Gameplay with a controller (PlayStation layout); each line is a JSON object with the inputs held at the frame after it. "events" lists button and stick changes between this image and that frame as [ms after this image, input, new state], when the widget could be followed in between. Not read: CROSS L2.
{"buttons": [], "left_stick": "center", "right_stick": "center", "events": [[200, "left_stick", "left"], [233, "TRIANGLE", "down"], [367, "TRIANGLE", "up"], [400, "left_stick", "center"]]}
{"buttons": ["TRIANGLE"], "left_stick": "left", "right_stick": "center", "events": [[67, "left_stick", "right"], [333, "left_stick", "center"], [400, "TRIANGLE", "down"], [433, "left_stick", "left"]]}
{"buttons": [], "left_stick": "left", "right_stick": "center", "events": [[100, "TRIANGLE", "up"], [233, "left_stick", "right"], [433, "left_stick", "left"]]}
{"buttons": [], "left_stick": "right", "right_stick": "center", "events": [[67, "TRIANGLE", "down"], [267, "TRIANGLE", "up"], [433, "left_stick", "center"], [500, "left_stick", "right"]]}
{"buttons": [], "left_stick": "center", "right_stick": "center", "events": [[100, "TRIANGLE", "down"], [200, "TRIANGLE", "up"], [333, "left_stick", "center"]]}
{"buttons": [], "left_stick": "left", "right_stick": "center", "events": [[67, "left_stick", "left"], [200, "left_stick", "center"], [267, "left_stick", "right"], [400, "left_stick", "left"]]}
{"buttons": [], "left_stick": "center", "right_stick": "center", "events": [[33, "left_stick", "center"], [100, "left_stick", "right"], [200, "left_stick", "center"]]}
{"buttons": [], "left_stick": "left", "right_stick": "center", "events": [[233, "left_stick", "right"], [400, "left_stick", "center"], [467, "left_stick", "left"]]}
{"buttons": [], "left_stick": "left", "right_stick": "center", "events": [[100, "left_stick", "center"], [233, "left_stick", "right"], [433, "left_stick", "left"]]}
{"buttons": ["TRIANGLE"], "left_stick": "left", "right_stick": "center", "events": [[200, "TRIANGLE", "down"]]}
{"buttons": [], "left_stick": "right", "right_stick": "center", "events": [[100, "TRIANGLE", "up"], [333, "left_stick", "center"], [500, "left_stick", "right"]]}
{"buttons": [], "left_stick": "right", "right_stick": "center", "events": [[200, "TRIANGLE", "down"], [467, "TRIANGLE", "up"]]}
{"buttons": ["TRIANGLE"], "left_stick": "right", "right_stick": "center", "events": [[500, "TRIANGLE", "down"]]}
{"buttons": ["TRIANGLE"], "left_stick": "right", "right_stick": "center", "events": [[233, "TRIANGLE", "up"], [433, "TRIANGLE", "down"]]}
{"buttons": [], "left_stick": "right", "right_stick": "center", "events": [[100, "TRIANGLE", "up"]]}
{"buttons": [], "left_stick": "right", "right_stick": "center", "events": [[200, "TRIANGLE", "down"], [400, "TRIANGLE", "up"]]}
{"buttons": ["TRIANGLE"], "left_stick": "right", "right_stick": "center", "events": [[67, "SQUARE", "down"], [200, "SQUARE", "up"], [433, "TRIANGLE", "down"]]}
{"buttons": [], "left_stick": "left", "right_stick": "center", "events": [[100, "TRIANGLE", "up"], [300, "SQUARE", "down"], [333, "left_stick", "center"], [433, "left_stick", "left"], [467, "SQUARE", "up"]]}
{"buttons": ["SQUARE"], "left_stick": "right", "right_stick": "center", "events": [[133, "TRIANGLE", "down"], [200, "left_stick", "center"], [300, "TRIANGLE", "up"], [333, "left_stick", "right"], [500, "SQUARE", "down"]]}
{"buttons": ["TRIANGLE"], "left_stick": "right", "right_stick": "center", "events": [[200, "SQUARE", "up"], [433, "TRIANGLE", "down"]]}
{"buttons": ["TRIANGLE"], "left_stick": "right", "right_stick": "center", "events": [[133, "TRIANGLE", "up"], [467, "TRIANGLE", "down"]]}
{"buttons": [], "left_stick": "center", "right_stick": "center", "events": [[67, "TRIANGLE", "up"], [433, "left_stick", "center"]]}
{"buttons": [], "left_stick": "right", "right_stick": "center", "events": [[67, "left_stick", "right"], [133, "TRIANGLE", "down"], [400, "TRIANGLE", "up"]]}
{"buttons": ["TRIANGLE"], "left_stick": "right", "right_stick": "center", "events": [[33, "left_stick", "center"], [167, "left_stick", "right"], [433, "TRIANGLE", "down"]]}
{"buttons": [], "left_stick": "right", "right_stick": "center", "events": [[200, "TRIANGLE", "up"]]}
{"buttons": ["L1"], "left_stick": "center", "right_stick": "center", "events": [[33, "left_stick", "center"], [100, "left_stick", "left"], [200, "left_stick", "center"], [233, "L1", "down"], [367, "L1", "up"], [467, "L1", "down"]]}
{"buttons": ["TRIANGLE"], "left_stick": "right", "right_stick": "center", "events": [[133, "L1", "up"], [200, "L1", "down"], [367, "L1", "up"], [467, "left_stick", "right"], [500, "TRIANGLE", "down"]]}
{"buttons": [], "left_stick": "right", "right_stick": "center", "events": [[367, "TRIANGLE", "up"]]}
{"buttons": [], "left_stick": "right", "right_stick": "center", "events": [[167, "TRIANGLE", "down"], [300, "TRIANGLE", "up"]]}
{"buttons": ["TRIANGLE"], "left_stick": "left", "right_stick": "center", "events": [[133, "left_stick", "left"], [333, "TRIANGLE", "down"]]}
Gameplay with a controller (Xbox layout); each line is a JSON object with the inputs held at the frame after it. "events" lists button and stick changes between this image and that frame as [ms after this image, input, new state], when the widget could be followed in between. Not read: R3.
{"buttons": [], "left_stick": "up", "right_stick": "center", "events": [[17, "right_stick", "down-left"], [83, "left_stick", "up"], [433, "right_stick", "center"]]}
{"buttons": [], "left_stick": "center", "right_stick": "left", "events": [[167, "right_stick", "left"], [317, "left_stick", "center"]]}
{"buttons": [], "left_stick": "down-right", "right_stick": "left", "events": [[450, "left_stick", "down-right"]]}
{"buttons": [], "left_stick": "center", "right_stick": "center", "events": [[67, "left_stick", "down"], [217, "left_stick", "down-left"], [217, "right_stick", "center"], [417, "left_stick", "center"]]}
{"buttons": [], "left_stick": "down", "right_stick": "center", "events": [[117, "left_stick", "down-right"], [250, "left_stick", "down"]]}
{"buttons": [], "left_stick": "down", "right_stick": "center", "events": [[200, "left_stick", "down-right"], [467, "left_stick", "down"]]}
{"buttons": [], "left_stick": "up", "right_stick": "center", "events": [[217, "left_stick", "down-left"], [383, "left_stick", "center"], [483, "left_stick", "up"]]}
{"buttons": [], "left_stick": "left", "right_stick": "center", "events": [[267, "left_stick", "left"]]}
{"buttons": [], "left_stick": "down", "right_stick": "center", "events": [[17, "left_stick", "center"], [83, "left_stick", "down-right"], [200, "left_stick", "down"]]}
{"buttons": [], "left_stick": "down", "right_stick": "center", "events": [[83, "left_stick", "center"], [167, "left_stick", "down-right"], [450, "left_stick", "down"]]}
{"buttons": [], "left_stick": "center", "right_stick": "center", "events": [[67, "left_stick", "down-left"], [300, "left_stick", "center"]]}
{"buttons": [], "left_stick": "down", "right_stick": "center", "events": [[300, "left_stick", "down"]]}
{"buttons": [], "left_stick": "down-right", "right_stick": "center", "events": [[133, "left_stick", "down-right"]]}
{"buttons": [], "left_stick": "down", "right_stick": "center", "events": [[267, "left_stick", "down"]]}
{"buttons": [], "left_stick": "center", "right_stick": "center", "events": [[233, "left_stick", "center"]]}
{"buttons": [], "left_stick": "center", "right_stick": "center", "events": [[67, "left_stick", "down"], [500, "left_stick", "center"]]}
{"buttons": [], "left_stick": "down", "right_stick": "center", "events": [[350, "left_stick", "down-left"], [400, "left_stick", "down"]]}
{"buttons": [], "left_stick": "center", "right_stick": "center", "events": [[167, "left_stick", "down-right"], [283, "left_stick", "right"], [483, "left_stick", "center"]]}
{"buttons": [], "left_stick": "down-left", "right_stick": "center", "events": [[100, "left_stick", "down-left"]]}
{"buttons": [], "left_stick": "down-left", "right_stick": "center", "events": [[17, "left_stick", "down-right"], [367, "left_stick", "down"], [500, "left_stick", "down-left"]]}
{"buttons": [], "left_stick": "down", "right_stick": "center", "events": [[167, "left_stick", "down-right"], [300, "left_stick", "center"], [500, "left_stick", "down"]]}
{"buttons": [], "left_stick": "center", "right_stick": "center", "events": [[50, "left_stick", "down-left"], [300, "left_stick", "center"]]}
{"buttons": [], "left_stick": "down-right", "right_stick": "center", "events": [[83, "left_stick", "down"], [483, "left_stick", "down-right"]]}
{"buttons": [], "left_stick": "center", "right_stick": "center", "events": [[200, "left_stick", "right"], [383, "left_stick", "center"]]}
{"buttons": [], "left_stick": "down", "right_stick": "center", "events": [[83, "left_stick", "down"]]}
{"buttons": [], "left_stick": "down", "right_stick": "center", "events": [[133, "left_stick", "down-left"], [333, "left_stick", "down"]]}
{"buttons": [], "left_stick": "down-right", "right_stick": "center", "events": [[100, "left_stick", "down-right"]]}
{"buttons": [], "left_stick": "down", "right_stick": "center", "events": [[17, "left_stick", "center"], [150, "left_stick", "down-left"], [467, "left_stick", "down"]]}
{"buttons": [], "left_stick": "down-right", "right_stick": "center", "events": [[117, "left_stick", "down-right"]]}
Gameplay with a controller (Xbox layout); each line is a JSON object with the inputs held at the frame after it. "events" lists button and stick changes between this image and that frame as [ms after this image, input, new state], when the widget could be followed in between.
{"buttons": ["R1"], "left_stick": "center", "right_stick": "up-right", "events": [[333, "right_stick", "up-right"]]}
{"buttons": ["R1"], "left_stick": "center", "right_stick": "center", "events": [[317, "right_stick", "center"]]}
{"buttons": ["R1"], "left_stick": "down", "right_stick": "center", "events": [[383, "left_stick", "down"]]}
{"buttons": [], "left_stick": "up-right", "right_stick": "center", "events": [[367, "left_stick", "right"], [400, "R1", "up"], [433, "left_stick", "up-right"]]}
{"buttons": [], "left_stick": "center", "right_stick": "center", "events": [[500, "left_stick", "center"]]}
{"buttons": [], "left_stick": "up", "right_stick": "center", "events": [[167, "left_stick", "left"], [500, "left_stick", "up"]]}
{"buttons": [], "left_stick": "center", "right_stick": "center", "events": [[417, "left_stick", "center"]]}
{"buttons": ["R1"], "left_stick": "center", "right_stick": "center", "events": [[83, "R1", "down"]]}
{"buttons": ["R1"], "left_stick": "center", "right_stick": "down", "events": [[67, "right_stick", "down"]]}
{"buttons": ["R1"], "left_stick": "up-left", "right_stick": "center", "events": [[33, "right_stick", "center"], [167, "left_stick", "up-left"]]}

################

Determine the number of lines in the entries that hold the string "Xbox"; write that number and nothing else.

2